To mimic the real-world habit of note-taking, I designed a feature where students can save advice from across their home feed to a diary section in the app which acts like a personal diary that the students can revisit anytime.


Design rationale:

Students wanted networking to be very easy with few barriers. I designed the networking flow to be supportive. Students can either send a message or schedule a call from multiple locations in the app during their journey. While sending the first message, students can use email template guides based on their goals to craft a message.

1) They can use various filters to search for mentors and message them directly from the Network tab
2) They can either message a mentor or schedule a meeting directly from any mentor's profile page
3) They can also schedule a meeting from the messages tab in the app

User Testing

I used Figma and quickly prototyped each flow at every stage of designing and followed a task-based testing approach. I tested the 3 flows with 5 users by giving them tasks to achieve. I conducted 2 rounds of testing– one mif-fi prototypes and another with hi-fi prototypes.

Rapid Prototyping & Testing

The final changes made and implemented in the hi-fi designs are as follows:

  • Reduced onboarding steps from 5 to 2
  • Added a new details gathering screen during onboarding to collect more user info in step 2
  • Detailed out the Set Preferences screen on the home feed and moved collecting the preferences data from the onboarding process to first time home screen use
  • Changed the like button in the home feed replies to a fire button
  • Added Add Notes & My notes buttons in the Diary section
  • Redesigned the network page experience based on what students said in the user tests – network recommendations based on industries, profile snapshots now show enough information in a quick snapshot, and I added number of answers by mentors to showcase how likely mentors are to respond to questions

Hi-fi Designs of a Few Key Screens

The home screen feed

  • The home screen feed follows a card layout where questions are shared for more experienced students and alumni to view and reply to
  • Students can customize their feed by setting their preferences and turn topics on or off using toggle switches
  • The card layout mimics a notebook that students are used to in the real world
  • Clicking on each card navigates the students to the conversation thread of that post
  • Students can create tags to their posts for their questions to show up in searches
  • Students can compose a post straight from the home screen using the Create FAB

The Network Tab

  • The network page gives students quick access to their past mentors and recently connected mentors
  • The recommendations are limited to industries and common areas of interests
  • Students can also choose from a more generic popular mentors recommendation for general advice
  • Each mentor card showcases the type of mentor they are, their average ratings from other mentees, and the total number of answers they have provided to posts.
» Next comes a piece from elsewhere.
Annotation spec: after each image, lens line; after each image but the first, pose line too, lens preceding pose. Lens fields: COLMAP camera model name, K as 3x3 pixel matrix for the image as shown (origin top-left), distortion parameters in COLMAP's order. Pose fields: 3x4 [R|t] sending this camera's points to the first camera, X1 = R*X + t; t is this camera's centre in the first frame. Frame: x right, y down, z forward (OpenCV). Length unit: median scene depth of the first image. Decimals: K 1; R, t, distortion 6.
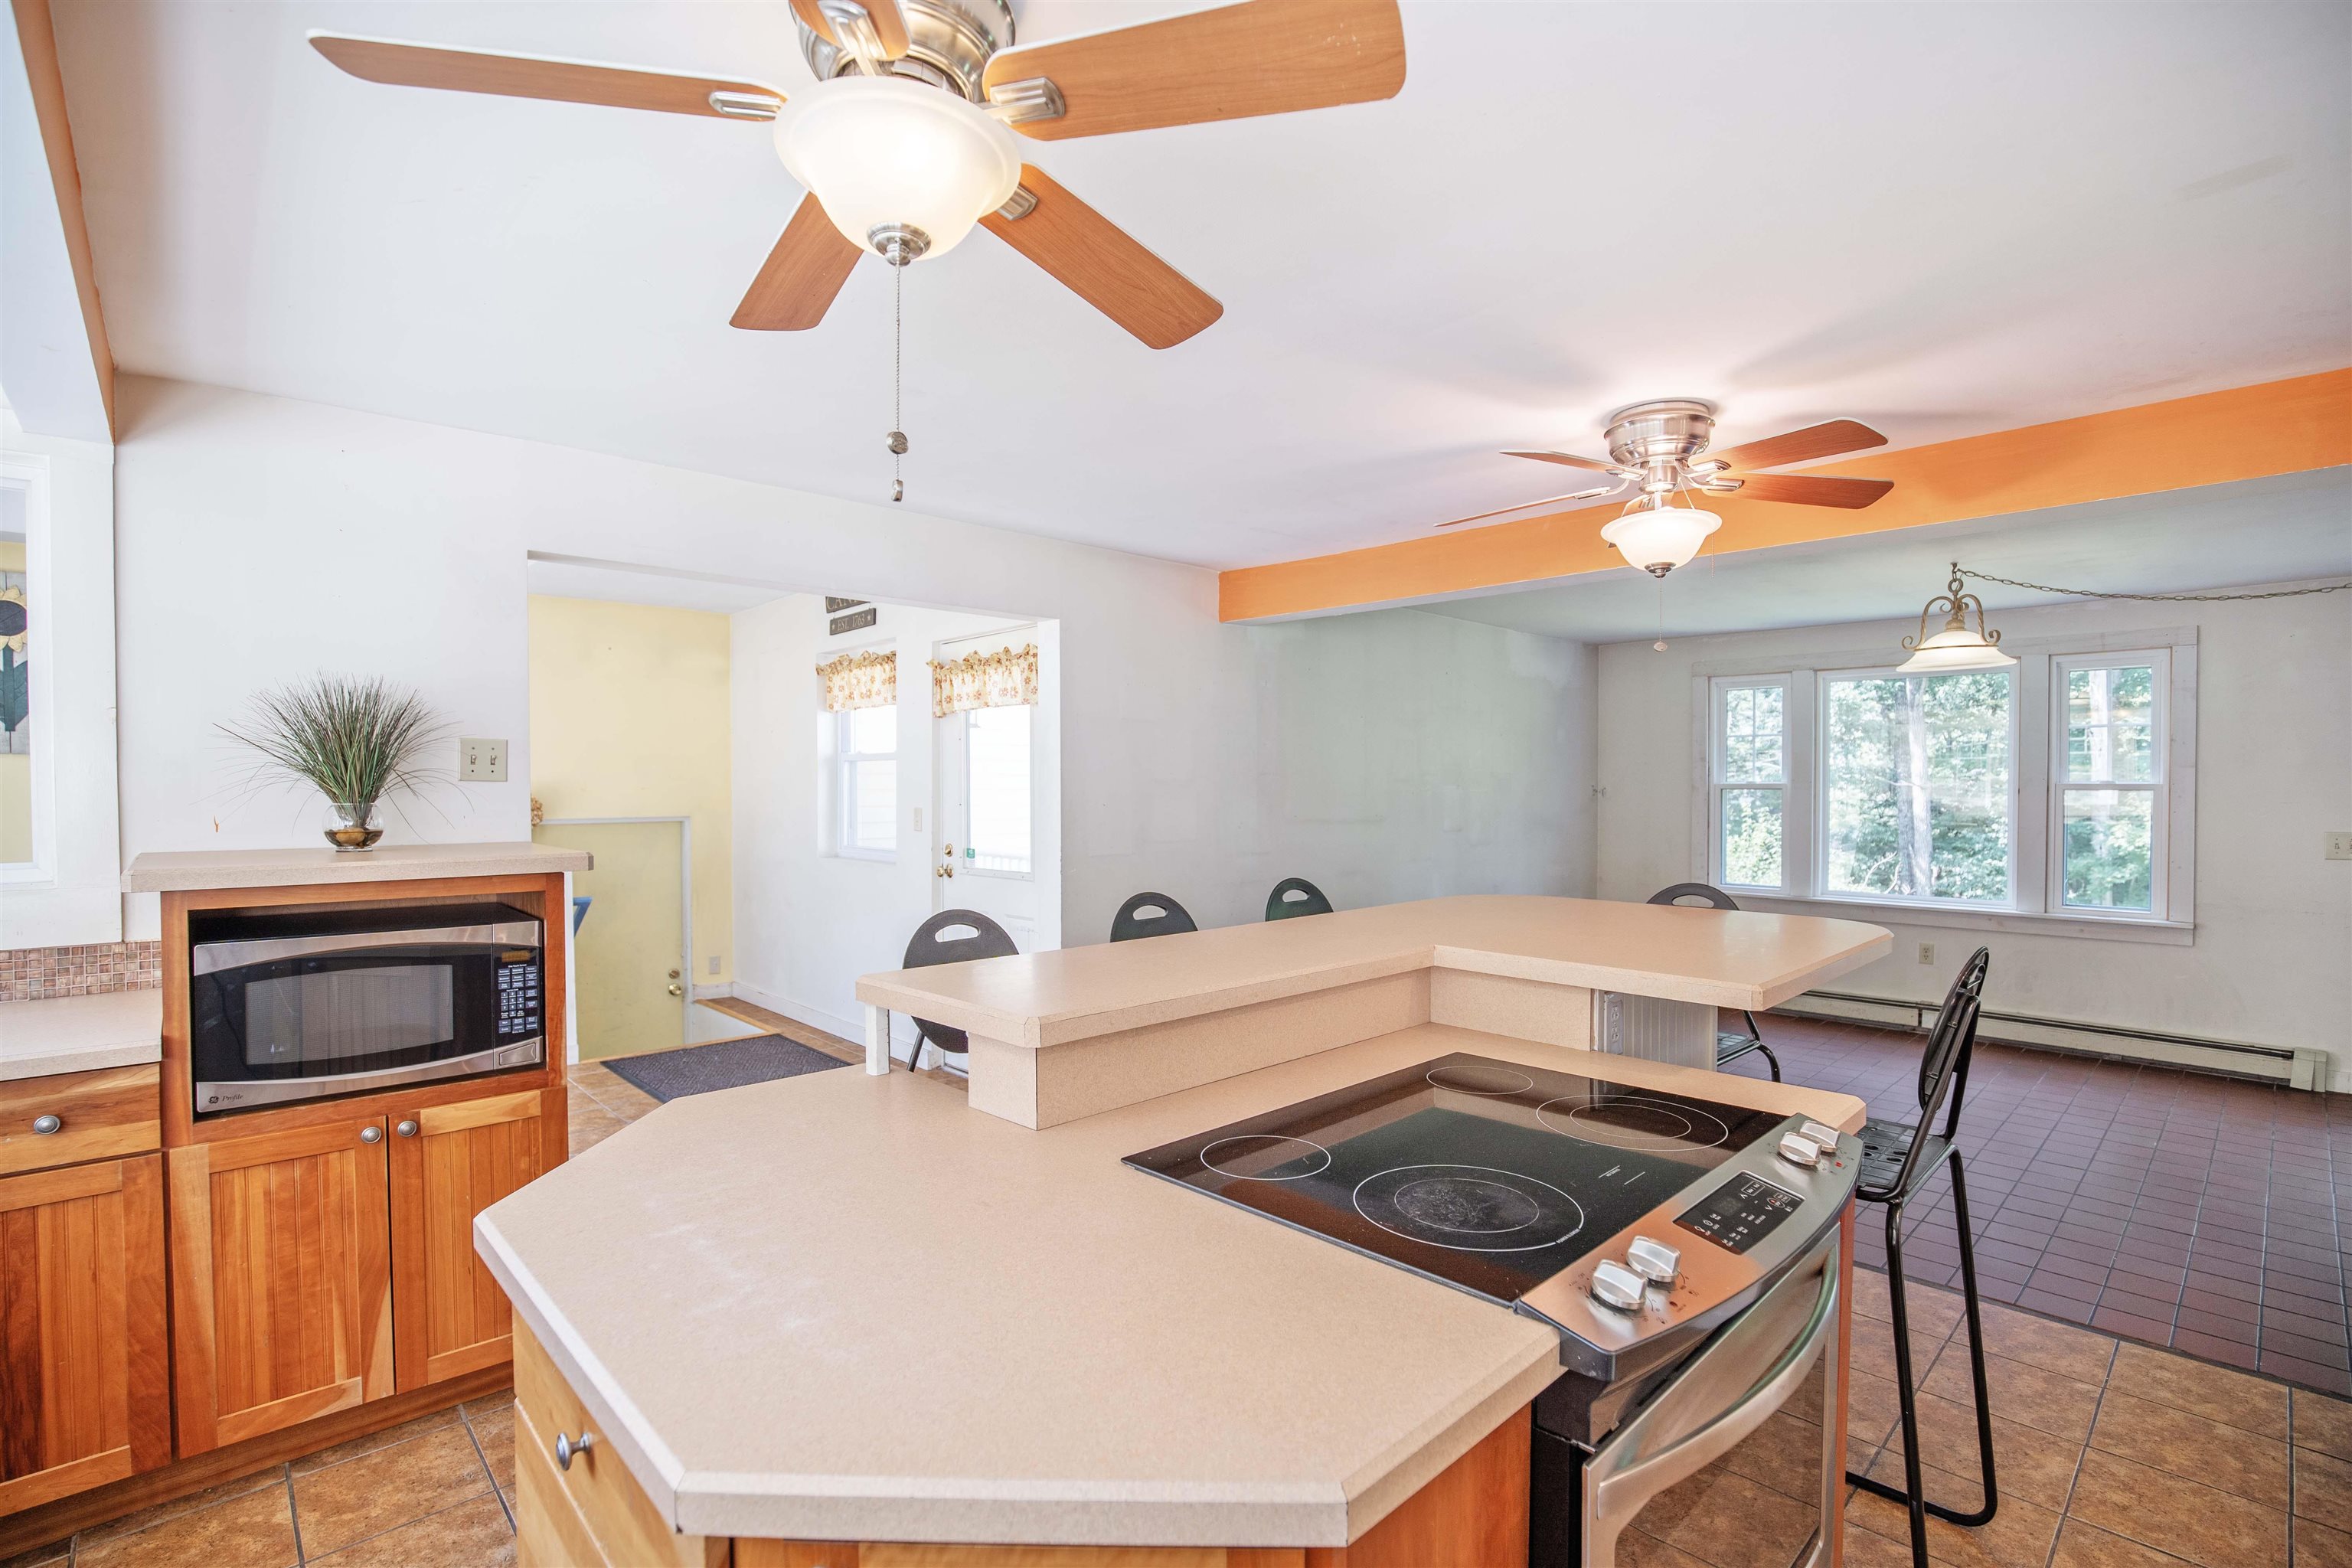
lens RADIAL K [[1081.6, 0, 1176.3], [0, 1081.6, 800.3], [0, 0, 1]] dist [-0.032972, 0.005464]
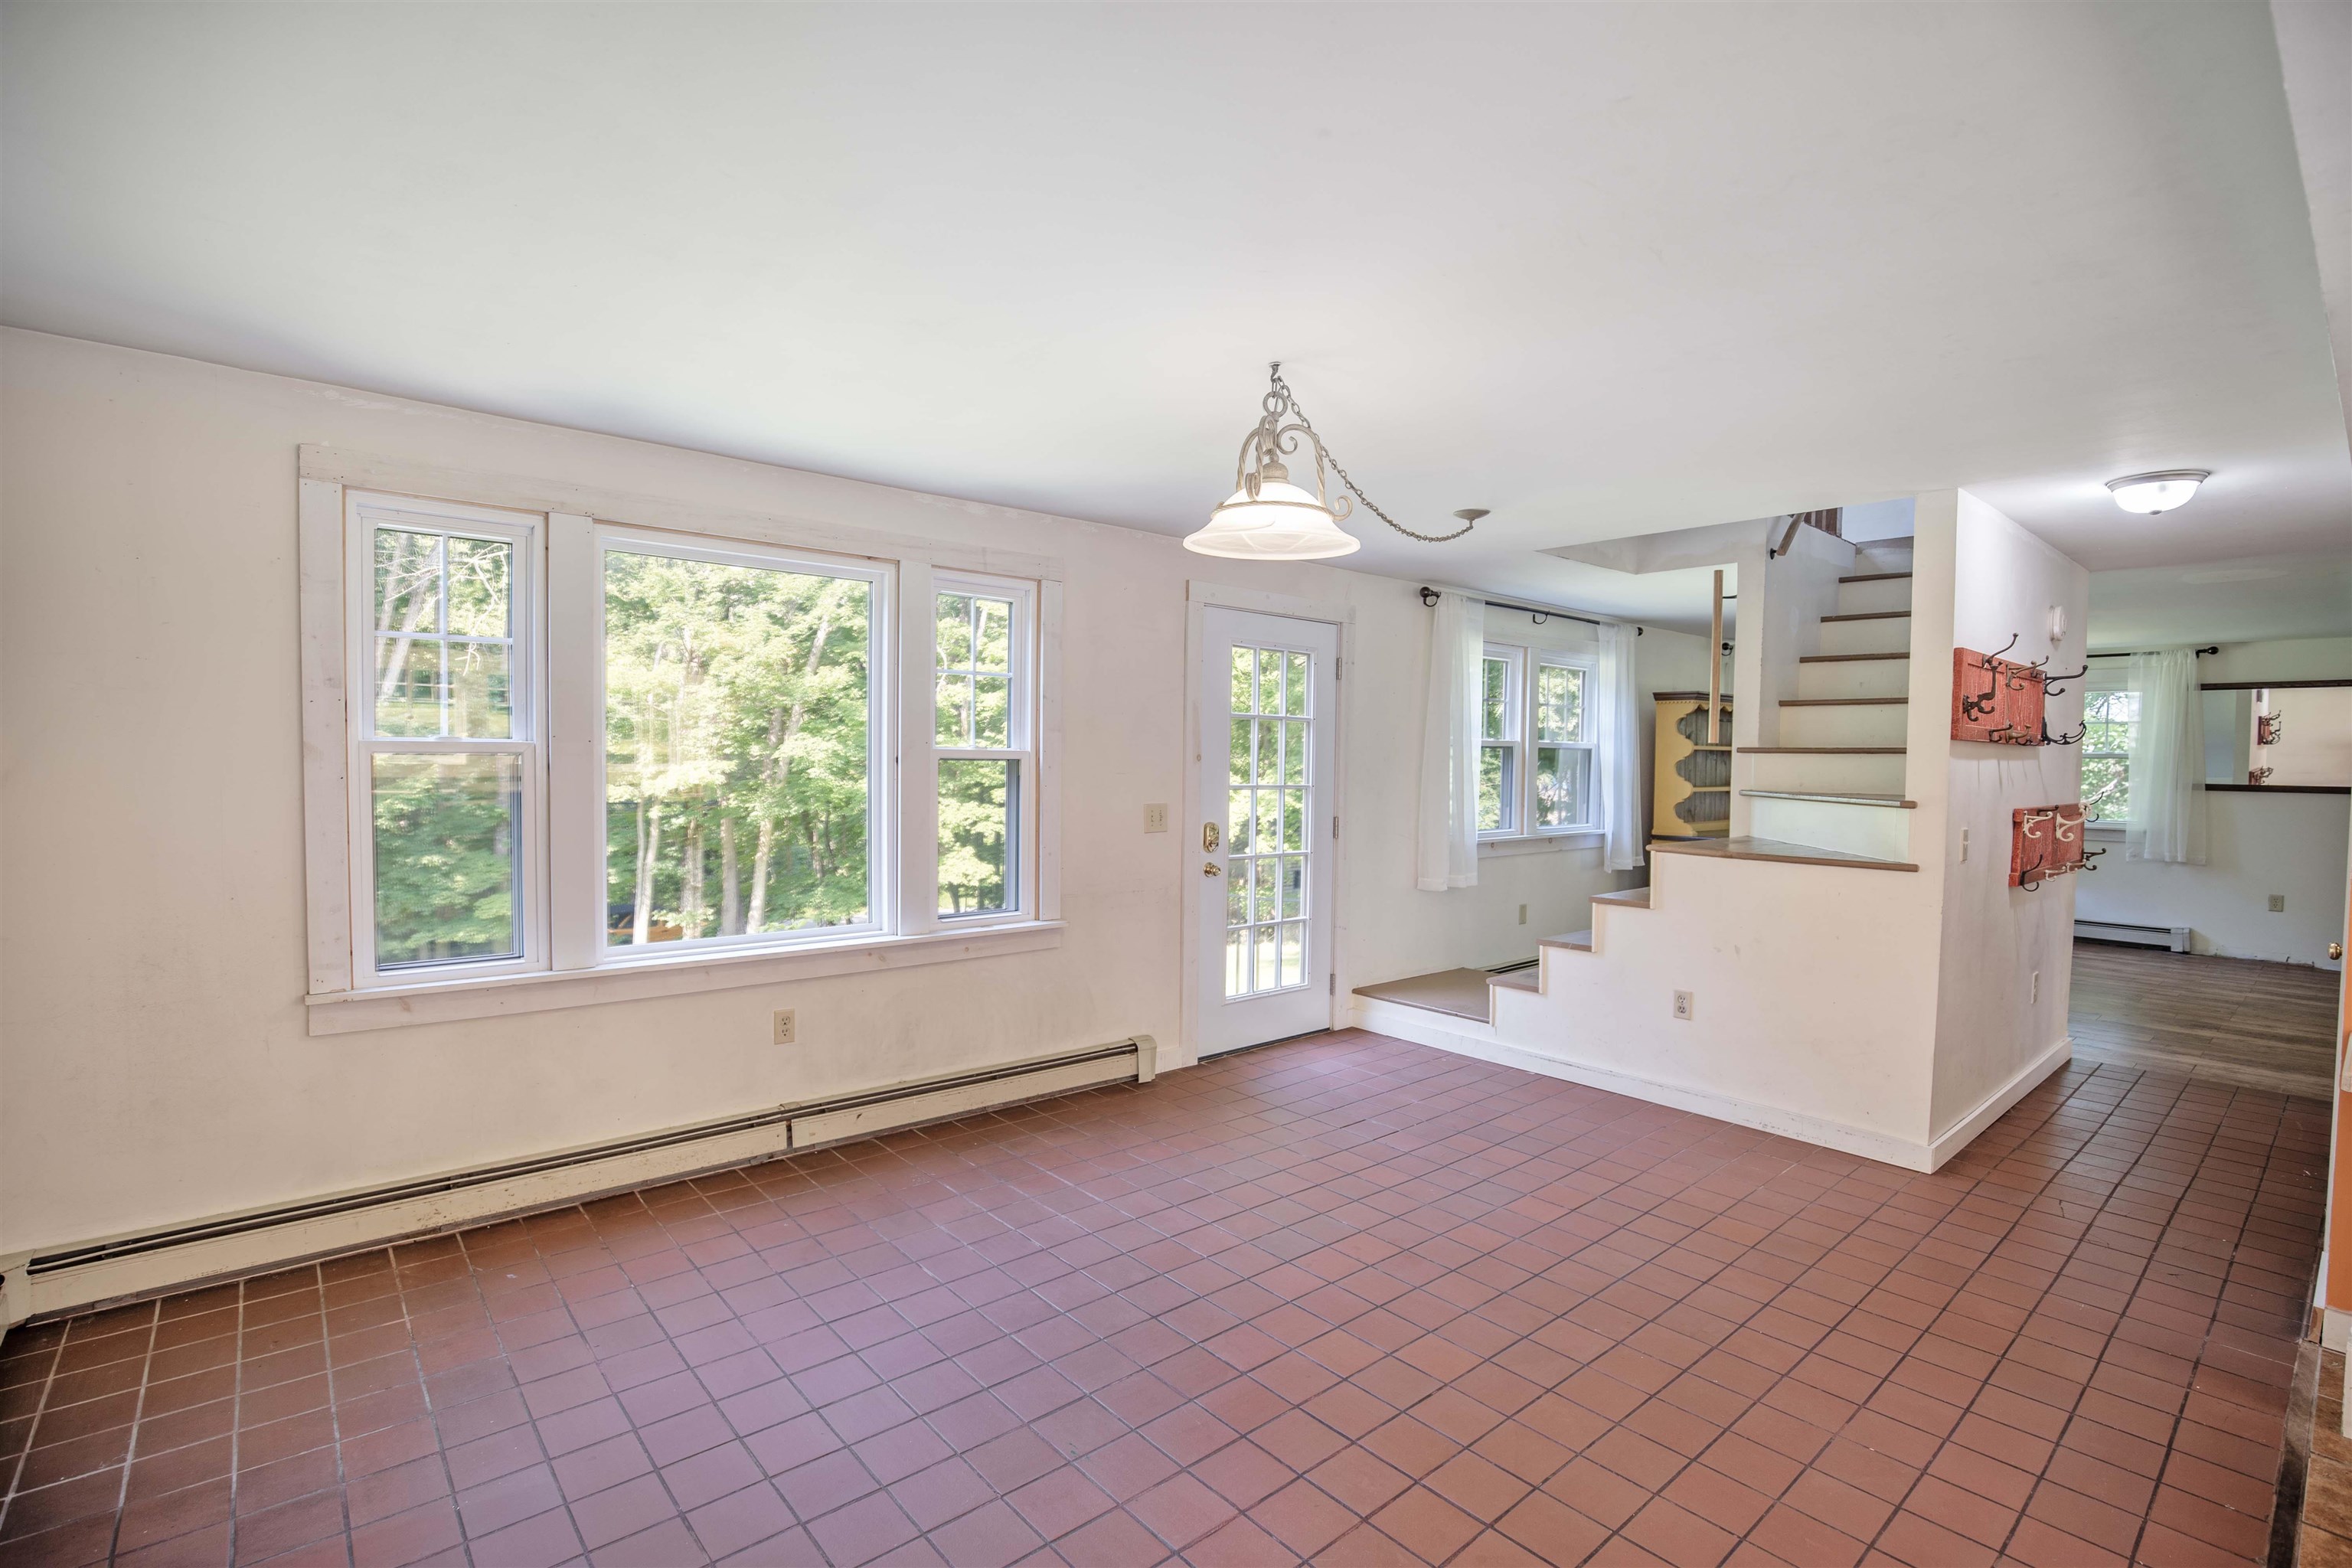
lens RADIAL K [[1081.6, 0, 1176.3], [0, 1081.6, 800.3], [0, 0, 1]] dist [-0.032972, 0.005464]
pose [[0.050585, -0.038022, 0.997996, 0.109522], [-0.002680, 0.999266, 0.038206, -0.009227], [-0.998716, -0.004608, 0.050446, 0.761030]]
The idea is that the mentor is more likely to respond to new posts and mentees based on the number of past engagement 

The Mentor Profile Page

  • Each profile page has 3 main interactions– a Message button and Schedule button, and a Share Profile button,
  • The likeliness of the mentor responding to a mentee is highlighted as an insight on the mentor's profile
  • The opening content of the profile view is based on cues provided during the profile creation stage. The boring about me section now has an interesting story about an impactful experience the mentor had in the past
  • Mentor's interests are listed as tags for better searchability


This was an individual project. I was the only UX designer and I proactively redesigned a web only mentoring network interface that I was managing professionally, towards my coursework of the Social Interaction Design course and even presented it to the senior management at the workplace.


The goal for this project was to design the ASK Network as an Android app by using the knowledge of social interaction design patterns. All the design decisions presented have been informed by research and by common social media interaction patterns.

I thoroughly enjoyed using real world habits as design inspirations and implementing them to solve problems students face while using a powerful tool like the ASK Network.